The workshop examined how modern web-friendly computer science techniques
and standards could better enable data-sharing in the context of the Data
Integration Initiative <http://dataintegration.codata.org/> pilots. These
are major cross-disciplinary data integration projects to advance solutions
for three important global challenges: infectious disease outbreaks,
resilient cities, and disaster risk reduction. The infectious disease pilot
builds on work by the Infectious Diseases Data Observatory (IDDO)
<https://www.iddo.org/> to support both research and humanitarian efforts,
with Ebola used as the primary example for discussion. The resilient cities
pilot focuses on the work in Medellín, Columbia, in partnership with Resilience
Brokers <https://resiliencebrokers.org/>.  Examples involved air quality
measurement, location of hospitals, and geo-spatial data. The disaster risk
reduction pilot, led by Public Health England in partnership with the
Research on Disaster Risk <http://www.irdrinternational.org/> is looking at
how data could support the Sendai Framework, especially in cases where the
SDG indicators would not be sufficient. Different approaches for obtaining
data both from within and from outside the realm of official statistics
were explored, with an emphasis on research data.  In each case, data
integration presented significant challenges.

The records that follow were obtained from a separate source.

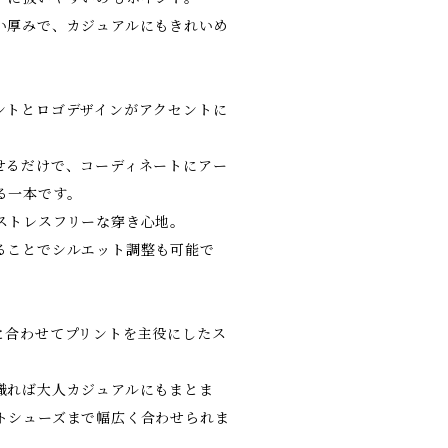
い厚みで、カジュアルにもきれいめ
ントとロゴデザインがアクセントに
せるだけで、コーディネートにアー
る一本です。
ストレスフリーな穿き心地。
ることでシルエット調整も可能で
と合わせてプリントを主役にしたス
。
織れば大人カジュアルにもまとま
トシューズまで幅広く合わせられま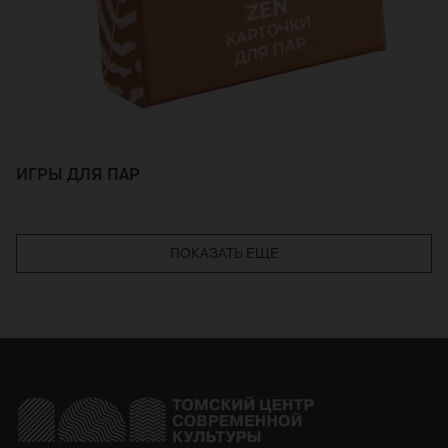
ИГРЫ ДЛЯ ПАР
ПОКАЗАТЬ ЕЩЕ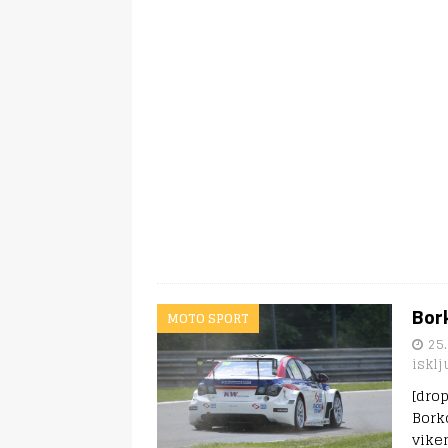
Bork
MOTO SPORT
25.
isklj
[dro
Bork
vike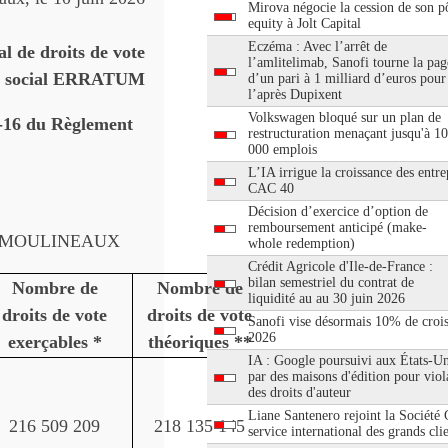
Mirova négocie la cession de son pô
equity à Jolt Capital
Eczéma : Avec l’arrêt de
l de droits de vote
l’amlitelimab, Sanofi tourne la pag
tal social ERRATUM
d’un pari à 1 milliard d’euros pour
l’après Dupixent
Volkswagen bloqué sur un plan de
3-16 du Règlement
restructuration menaçant jusqu'à 1
000 emplois
L’IA irrigue la croissance des entre
CAC 40
Décision d’exercice d’option de
remboursement anticipé (make-
-LES-MOULINEAUX
whole redemption)
Crédit Agricole d'Ile-de-France :
bilan semestriel du contrat de
Nombre de
Nombre de
liquidité au au 30 juin 2026
droits de vote
droits de vote
Sanofi vise désormais 10% de croi
2026
exerçables *
théoriques **
IA : Google poursuivi aux États-Un
par des maisons d'édition pour viol
des droits d'auteur
Liane Santenero rejoint la Société
216 509 209
218 135 145
service international des grands cli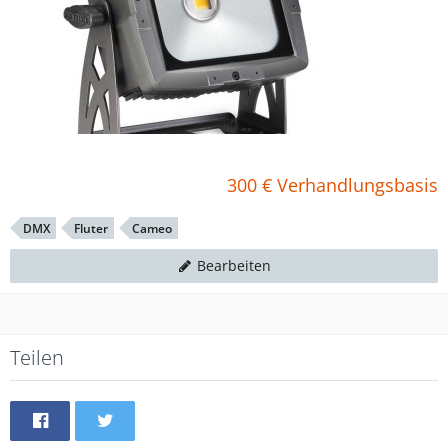
300 € Verhandlungsbasis
DMX
Fluter
Cameo
Bearbeiten
Teilen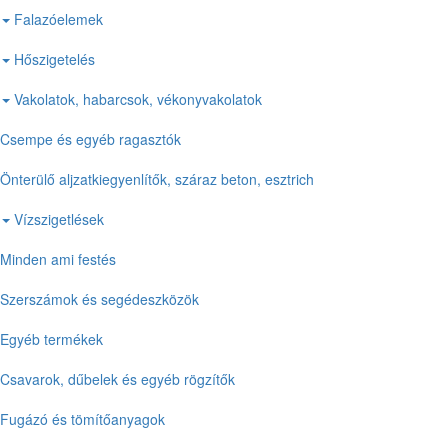
Falazóelemek
Hőszigetelés
Vakolatok, habarcsok, vékonyvakolatok
Csempe és egyéb ragasztók
Önterülő aljzatkiegyenlítők, száraz beton, esztrich
Vízszigetlések
Minden ami festés
Szerszámok és segédeszközök
Egyéb termékek
Csavarok, dűbelek és egyéb rögzítők
Fugázó és tömítőanyagok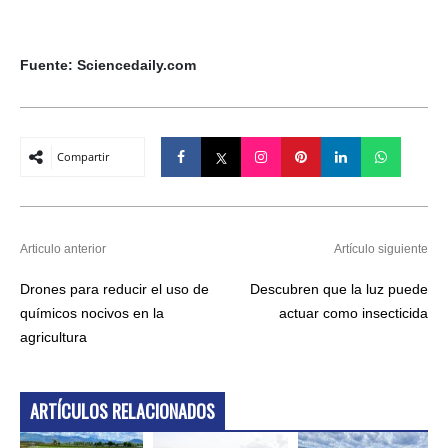
Fuente: Sciencedaily.com
Compartir
Articulo anterior
Artículo siguiente
Drones para reducir el uso de
Descubren que la luz puede
químicos nocivos en la
actuar como insecticida
agricultura
ARTÍCULOS RELACIONADOS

Metadata standards are a part of the computer science landscape which can
facilitate the discovery of existing datasets, and their integration and
use within a particular scenario. Representatives of many of these
standards were present, helping to understand the data integration
challenges faced by each of the projects. These standards included many of
the W3C Linked Data vocabularies (DCAT, SSN, Data Cube, PROV-O, etc.), DDI,
HL7 FHIR, CDISC, DATS, ISO 19115, EML and several others.[i] <#_edn1> Some
of these standards are focused on the data within a particular discipline
or domain. Others are more general in scope. The workshop examined the
relationships between these standards in the context of their real-world
application (the pilot projects). This required an understanding of the
granularity of the metadata being expressed by each standard (at the level
of a study or dataset, at the variable and observation level, etc.)

Much of the activity in the workshop was in small working groups composed
of both business experts involved in the pilot projects, and experts in the
relevant technology and domain standards. Some additional technical topics
which arose during the exploration of the pilot projects were also
addressed separately by small teams of the appropriate experts.

The workshop was extremely productive, with immediately producing outlines
of working papers relating to each of the pilot projects. An article will
also be produced describing the overall goals of the effort and the
relationship of various standards and technology approaches to the
cross-disciplinary data integration projects. The intention is that these
will be published in peer-reviewed journals appropriate to their content.
In addition, it is anticipated one specific technical output was initiated
- for example, a DCAT profile to support granular description of data in
online catalogues. The outputs of the workshop will be presented at the
upcoming SciDataCon <https://www.scidatacon.org/IDW2018/sessions/232/>
conference (at the 2nd International Data Week
<http://www.internationaldataweek.org/> organized by CODATA together with
the Research Data Alliance and the World Data System) in Gaborone, Botswana
in early November of 2018. Further collaborative work between CODATA, the
DDI Alliance, and other interested organizations is anticipated in the
future, including more intense, focused workshops of this kind.[ii] <#_edn2>


[i] <#_ednref1> A list of metadata specifications for the workshop
is available at the workshop site.

[ii] <#_ednref2> A list of recent CODATA and DDI Workshops
on relevant topics is available at the workshop site.